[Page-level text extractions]
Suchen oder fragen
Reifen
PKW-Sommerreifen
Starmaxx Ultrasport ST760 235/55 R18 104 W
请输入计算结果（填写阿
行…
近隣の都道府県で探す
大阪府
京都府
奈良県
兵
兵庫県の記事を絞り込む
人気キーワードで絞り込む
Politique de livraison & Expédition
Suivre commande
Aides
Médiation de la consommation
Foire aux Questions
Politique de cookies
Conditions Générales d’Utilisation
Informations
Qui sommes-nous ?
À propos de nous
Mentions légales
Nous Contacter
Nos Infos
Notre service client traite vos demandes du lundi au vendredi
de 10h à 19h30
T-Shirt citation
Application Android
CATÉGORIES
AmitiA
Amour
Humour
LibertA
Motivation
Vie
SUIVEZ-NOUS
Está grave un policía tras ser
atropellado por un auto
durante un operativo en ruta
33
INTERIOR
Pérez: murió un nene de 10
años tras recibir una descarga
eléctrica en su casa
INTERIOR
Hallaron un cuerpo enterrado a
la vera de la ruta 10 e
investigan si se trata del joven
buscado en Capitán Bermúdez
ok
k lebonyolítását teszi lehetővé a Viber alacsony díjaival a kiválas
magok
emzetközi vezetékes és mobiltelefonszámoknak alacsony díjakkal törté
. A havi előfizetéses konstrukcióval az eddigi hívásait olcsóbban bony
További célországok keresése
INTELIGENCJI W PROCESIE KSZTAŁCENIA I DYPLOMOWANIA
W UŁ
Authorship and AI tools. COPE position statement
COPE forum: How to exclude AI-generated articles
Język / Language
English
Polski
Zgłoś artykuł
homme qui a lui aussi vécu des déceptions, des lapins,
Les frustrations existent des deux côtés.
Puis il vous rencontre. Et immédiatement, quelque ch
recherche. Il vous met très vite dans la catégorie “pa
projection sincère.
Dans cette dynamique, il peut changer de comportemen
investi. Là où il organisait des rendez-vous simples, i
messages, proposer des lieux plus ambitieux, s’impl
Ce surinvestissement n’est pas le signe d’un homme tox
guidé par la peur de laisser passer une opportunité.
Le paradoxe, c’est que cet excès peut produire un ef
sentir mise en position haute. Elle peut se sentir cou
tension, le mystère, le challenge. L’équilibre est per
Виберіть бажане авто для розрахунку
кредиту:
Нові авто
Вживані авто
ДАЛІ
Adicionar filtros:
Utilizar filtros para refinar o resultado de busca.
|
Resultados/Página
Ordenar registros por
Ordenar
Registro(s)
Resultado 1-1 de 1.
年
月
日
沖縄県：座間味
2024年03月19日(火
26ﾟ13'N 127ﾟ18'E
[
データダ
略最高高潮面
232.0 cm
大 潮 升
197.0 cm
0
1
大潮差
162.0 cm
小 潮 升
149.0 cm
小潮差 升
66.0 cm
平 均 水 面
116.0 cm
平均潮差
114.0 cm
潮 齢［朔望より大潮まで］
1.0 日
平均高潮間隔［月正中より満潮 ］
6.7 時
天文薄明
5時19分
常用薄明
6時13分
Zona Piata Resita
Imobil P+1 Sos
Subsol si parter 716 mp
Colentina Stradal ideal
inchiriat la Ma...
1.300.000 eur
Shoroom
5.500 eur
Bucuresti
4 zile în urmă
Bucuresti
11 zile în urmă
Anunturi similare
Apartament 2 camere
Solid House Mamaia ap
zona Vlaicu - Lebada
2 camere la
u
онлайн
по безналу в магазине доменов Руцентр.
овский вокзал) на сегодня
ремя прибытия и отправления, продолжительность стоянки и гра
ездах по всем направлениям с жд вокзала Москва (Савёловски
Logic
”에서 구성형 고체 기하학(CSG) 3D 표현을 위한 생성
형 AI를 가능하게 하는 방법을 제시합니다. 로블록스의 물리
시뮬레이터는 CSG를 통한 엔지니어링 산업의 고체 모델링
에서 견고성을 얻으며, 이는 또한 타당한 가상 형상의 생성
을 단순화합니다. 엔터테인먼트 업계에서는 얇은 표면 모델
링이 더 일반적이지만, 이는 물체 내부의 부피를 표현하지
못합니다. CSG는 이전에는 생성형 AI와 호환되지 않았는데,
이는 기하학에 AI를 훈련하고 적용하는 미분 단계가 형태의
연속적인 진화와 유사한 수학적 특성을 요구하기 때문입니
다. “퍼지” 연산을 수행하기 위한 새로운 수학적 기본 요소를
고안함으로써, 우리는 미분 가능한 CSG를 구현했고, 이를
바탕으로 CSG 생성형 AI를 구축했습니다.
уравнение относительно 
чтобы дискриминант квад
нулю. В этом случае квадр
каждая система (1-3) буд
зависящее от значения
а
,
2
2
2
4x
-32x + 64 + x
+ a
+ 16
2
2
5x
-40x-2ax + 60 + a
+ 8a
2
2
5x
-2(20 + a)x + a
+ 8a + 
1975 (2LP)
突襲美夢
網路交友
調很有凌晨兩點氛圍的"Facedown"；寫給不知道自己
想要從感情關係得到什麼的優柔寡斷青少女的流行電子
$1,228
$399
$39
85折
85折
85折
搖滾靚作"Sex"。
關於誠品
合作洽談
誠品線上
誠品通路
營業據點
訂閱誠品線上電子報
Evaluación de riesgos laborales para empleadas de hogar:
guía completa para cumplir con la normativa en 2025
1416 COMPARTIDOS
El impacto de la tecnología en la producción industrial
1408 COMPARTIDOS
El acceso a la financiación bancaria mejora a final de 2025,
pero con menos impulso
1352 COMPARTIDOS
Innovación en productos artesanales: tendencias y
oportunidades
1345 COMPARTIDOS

» What the exercise asks
Set the data down again in full. Keep it exact.

» Response for this exercise
Suchen oder fragen
Reifen
PKW-Sommerreifen
Starmaxx Ultrasport ST760 235/55 R18 104 W
请输入计算结果（填写阿
行…
近隣の都道府県で探す
大阪府
京都府
奈良県
兵
兵庫県の記事を絞り込む
人気キーワードで絞り込む
Politique de livraison & Expédition
Suivre commande
Aides
Médiation de la consommation
Foire aux Questions
Politique de cookies
Conditions Générales d’Utilisation
Informations
Qui sommes-nous ?
À propos de nous
Mentions légales
Nous Contacter
Nos Infos
Notre service client traite vos demandes du lundi au vendredi
de 10h à 19h30
T-Shirt citation
Application Android
CATÉGORIES
AmitiA
Amour
Humour
LibertA
Motivation
Vie
SUIVEZ-NOUS
Está grave un policía tras ser
atropellado por un auto
durante un operativo en ruta
33
INTERIOR
Pérez: murió un nene de 10
años tras recibir una descarga
eléctrica en su casa
INTERIOR
Hallaron un cuerpo enterrado a
la vera de la ruta 10 e
investigan si se trata del joven
buscado en Capitán Bermúdez
ok
k lebonyolítását teszi lehetővé a Viber alacsony díjaival a kiválas
magok
emzetközi vezetékes és mobiltelefonszámoknak alacsony díjakkal törté
. A havi előfizetéses konstrukcióval az eddigi hívásait olcsóbban bony
További célországok keresése
INTELIGENCJI W PROCESIE KSZTAŁCENIA I DYPLOMOWANIA
W UŁ
Authorship and AI tools. COPE position statement
COPE forum: How to exclude AI-generated articles
Język / Language
English
Polski
Zgłoś artykuł
homme qui a lui aussi vécu des déceptions, des lapins,
Les frustrations existent des deux côtés.
Puis il vous rencontre. Et immédiatement, quelque ch
recherche. Il vous met très vite dans la catégorie “pa
projection sincère.
Dans cette dynamique, il peut changer de comportemen
investi. Là où il organisait des rendez-vous simples, i
messages, proposer des lieux plus ambitieux, s’impl
Ce surinvestissement n’est pas le signe d’un homme tox
guidé par la peur de laisser passer une opportunité.
Le paradoxe, c’est que cet excès peut produire un ef
sentir mise en position haute. Elle peut se sentir cou
tension, le mystère, le challenge. L’équilibre est per
Виберіть бажане авто для розрахунку
кредиту:
Нові авто
Вживані авто
ДАЛІ
Adicionar filtros:
Utilizar filtros para refinar o resultado de busca.
|
Resultados/Página
Ordenar registros por
Ordenar
Registro(s)
Resultado 1-1 de 1.
年
月
日
沖縄県：座間味
2024年03月19日(火
26ﾟ13'N 127ﾟ18'E
[
データダ
略最高高潮面
232.0 cm
大 潮 升
197.0 cm
0
1
大潮差
162.0 cm
小 潮 升
149.0 cm
小潮差 升
66.0 cm
平 均 水 面
116.0 cm
平均潮差
114.0 cm
潮 齢［朔望より大潮まで］
1.0 日
平均高潮間隔［月正中より満潮 ］
6.7 時
天文薄明
5時19分
常用薄明
6時13分
Zona Piata Resita
Imobil P+1 Sos
Subsol si parter 716 mp
Colentina Stradal ideal
inchiriat la Ma...
1.300.000 eur
Shoroom
5.500 eur
Bucuresti
4 zile în urmă
Bucuresti
11 zile în urmă
Anunturi similare
Apartament 2 camere
Solid House Mamaia ap
zona Vlaicu - Lebada
2 camere la
u
онлайн
по безналу в магазине доменов Руцентр.
овский вокзал) на сегодня
ремя прибытия и отправления, продолжительность стоянки и гра
ездах по всем направлениям с жд вокзала Москва (Савёловски
Logic
”에서 구성형 고체 기하학(CSG) 3D 표현을 위한 생성
형 AI를 가능하게 하는 방법을 제시합니다. 로블록스의 물리
시뮬레이터는 CSG를 통한 엔지니어링 산업의 고체 모델링
에서 견고성을 얻으며, 이는 또한 타당한 가상 형상의 생성
을 단순화합니다. 엔터테인먼트 업계에서는 얇은 표면 모델
링이 더 일반적이지만, 이는 물체 내부의 부피를 표현하지
못합니다. CSG는 이전에는 생성형 AI와 호환되지 않았는데,
이는 기하학에 AI를 훈련하고 적용하는 미분 단계가 형태의
연속적인 진화와 유사한 수학적 특성을 요구하기 때문입니
다. “퍼지” 연산을 수행하기 위한 새로운 수학적 기본 요소를
고안함으로써, 우리는 미분 가능한 CSG를 구현했고, 이를
바탕으로 CSG 생성형 AI를 구축했습니다.
уравнение относительно 
чтобы дискриминант квад
нулю. В этом случае квадр
каждая система (1-3) буд
зависящее от значения
а
,
2
2
2
4x
-32x + 64 + x
+ a
+ 16
2
2
5x
-40x-2ax + 60 + a
+ 8a
2
2
5x
-2(20 + a)x + a
+ 8a + 
1975 (2LP)
突襲美夢
網路交友
調很有凌晨兩點氛圍的"Facedown"；寫給不知道自己
想要從感情關係得到什麼的優柔寡斷青少女的流行電子
$1,228
$399
$39
85折
85折
85折
搖滾靚作"Sex"。
關於誠品
合作洽談
誠品線上
誠品通路
營業據點
訂閱誠品線上電子報
Evaluación de riesgos laborales para empleadas de hogar:
guía completa para cumplir con la normativa en 2025
1416 COMPARTIDOS
El impacto de la tecnología en la producción industrial
1408 COMPARTIDOS
El acceso a la financiación bancaria mejora a final de 2025,
pero con menos impulso
1352 COMPARTIDOS
Innovación en productos artesanales: tendencias y
oportunidades
1345 COMPARTIDOS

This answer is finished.